LOS ARANCELES DE LA MUERTE
El desconcierto ante la muerte de un ser querido y los costos de morirse: dos caras de una misma moneda.
Por Ángel Carrillo
@einyeah
Ilustración: Juan Ospina
¿Cuál es nuestra relación con los muertos? Y aunque parecida, me oprime más el pecho esta otra duda: ¿cuál es nuestra relación con la muerte?
He tratado de no darle muchas vueltas al asunto porque no existe reflexión más compleja que la de nuestro propio fallecimiento. Es decir, me resulta incómodo esperar como si nada la llegada de un cáncer fulminante, una puñalada, un derrame o un infarto repentino.
La relación que mantenemos con la muerte, creo, es la misma que mantenemos con la vida. Un juego de pulsar y esperar para pulsar otra vez. Pero ese vínculo no es exclusivamente emocional; también resulta monetario. Porque, a decir verdad, sale bien caro morirse.
El 8 de septiembre del 2008 me levanté a las 6.30 de la mañana. Vivía en Bucaramanga, en un apartaestudio de 30 metros cuadrados, y trabajaba como publicista.
A las 6.45 me estaba dando un baño para salir a la oficina. De pronto, el celular empezó a sonar como loco, pero era imposible, o al menos bastante engorroso, contestar con las manos y la cabeza llenas de champú. Fue hasta el cuarto o quinto intento, después de salir de la ducha, que me digné a decir “aló”.
—Mijo, tu papá —sollozó mi mamá.
Sentí un latigazo frío reventarme la espalda.
—Tu papá, mijo, se nos fue. Tu papá. Tu papá.
Me senté en el inodoro sin saber qué debía hacer. Enserio, ¿qué hace uno en esos casos? Aunque lo más lógico era desplomarme a llorar, por alguna misteriosa razón no pude. Ni un poquito. Las gotas que se resbalaban de mi pelo se quedaron sin peso. Mi sistema nervioso se desconectó y no podía sentir ni una cachetada; lo digo porque lo intenté. Tampoco hablaba con claridad. Como pude le respondí “Ok, ya cojo un bus y arranco para allá”.
Yo nací en Barquisimeto, Venezuela, pero ellos, mis padres, habían decidido vivir en Cúcuta hacía más de diez años. Así que para allá me fui ese lunes en la mañana, armado con una extrañísima sensación de vacío y la plata del pasaje.
Pasaron ocho horas de carretera. Cuando me bajé del bus, seguía tan mudo como en Bucaramanga. Torpe. Tenía llamadas perdidas en el celular, de mi mamá, que nunca devolví. Llegué directo a la funeraria. Entré, recuerdo, y no escuchaba nada de lo que decía la gente, solo veía sus bocas moverse. Alguien me abrazó con los ojos llenos de lágrimas y me solté sin decir nada. El salón en el que estaban velando a mi papá rebosaba de flores y gente que nunca había visto. Mi mamá se me lanzó encima y tuve que quitarla para poder asomarme a la puertita abierta del cajón.
Recordé en pocos segundos las partidas de póquer, el pollo frito que compraba los viernes en la noche, las canciones de Vicente Fernández que cantaba en los viajes a la playa y descubrí, inadvertido, que el cliché aquel de “rebobinar la película cuando alguien se va” es cierto. Pero nada pasaba en mí, seguía pasmado, inhabilitado, sumergido en una gelatina densa y sin sabor. Era raro ver a papá con la boca literalmente sellada. Se alcanzaba a ver el pegante entre los labios.
Pero no todo fue un agujero en el pecho. Pronto se asomaron las facturas y sus respectivos cobradores para descocer los bolsillos también.
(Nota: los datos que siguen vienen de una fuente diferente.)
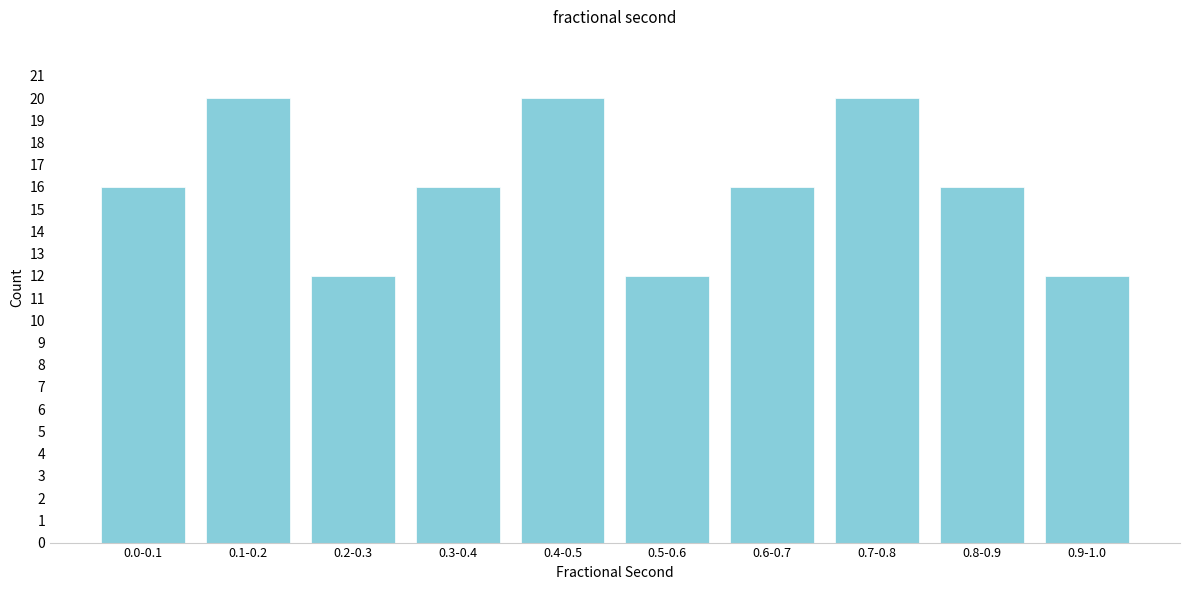

Reading right to left, list all the values displayed in this chart.

0.9-1.0=12	0.8-0.9=16	0.7-0.8=20	0.6-0.7=16	0.5-0.6=12	0.4-0.5=20	0.3-0.4=16	0.2-0.3=12	0.1-0.2=20	0.0-0.1=16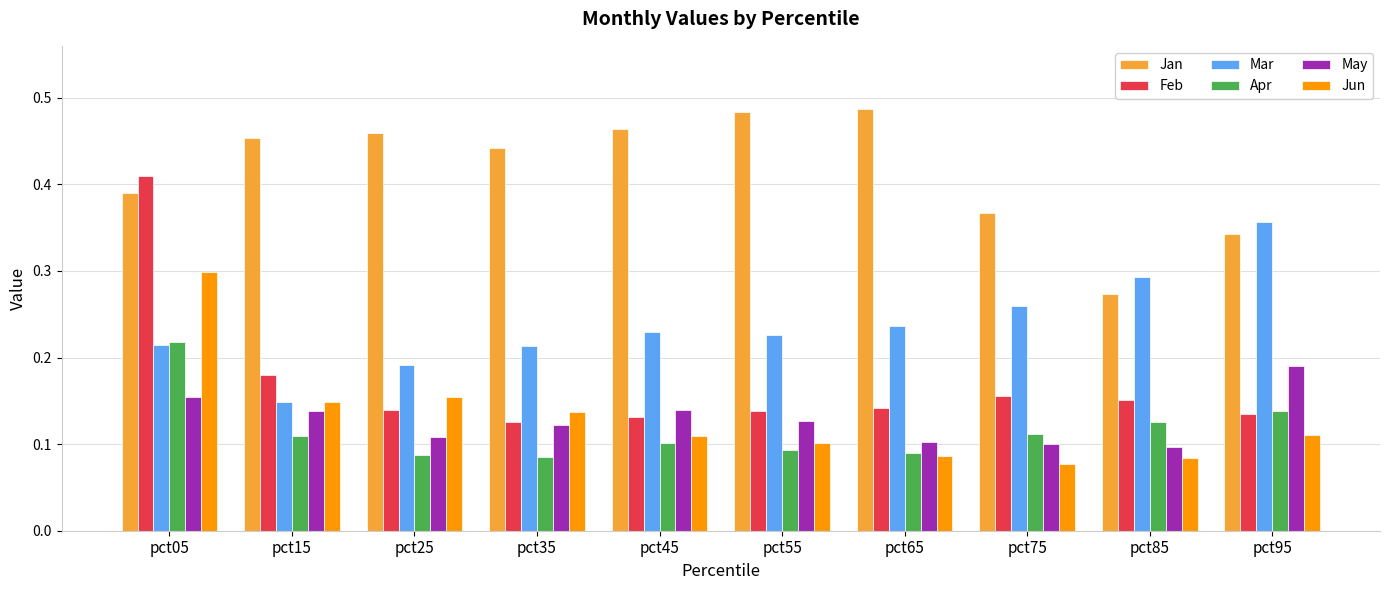

Which category has the highest value in the May series?

pct95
—Mi amor, hay que pagar unas cositas —me dijo mi madre recostada a la puerta del salón, lugar que se iba llenando más y más de coronas y algunos otros arreglos florales.
La muerte de mi padre costó alrededor de $3'000.000, una suma jugosa para nuestro estrato tres. El cajón, que era de madera delgada y poco sofisticado, más la preparación y el traslado del “cuerpo” —dicho en el lenguaje técnico de los empresarios de la muerte— a la funeraria y luego a la iglesia y luego al cementerio, más la velación, salió por $2'000.0000 y pico. La iglesia cobró $200.000 por la misa. Por último, supe que abrir un hueco de tres metros de profundidad en la tierra vale un poco más de $600.000. Todo esto, salvándonos de pagar el predio —espacio en el cementerio—, que lo donó mi abuela, quien en realidad nunca quiso mucho a mi papá. El extraño poder de la muerte.
Cuando finalmente bajaron a través de una polea el “cuerpo”, se me pasó el estado neutro y caí de rodillas en la tierra recién escarbada. La muerte había cobrado sus aranceles. Una parte en pesos y la otra en dolor.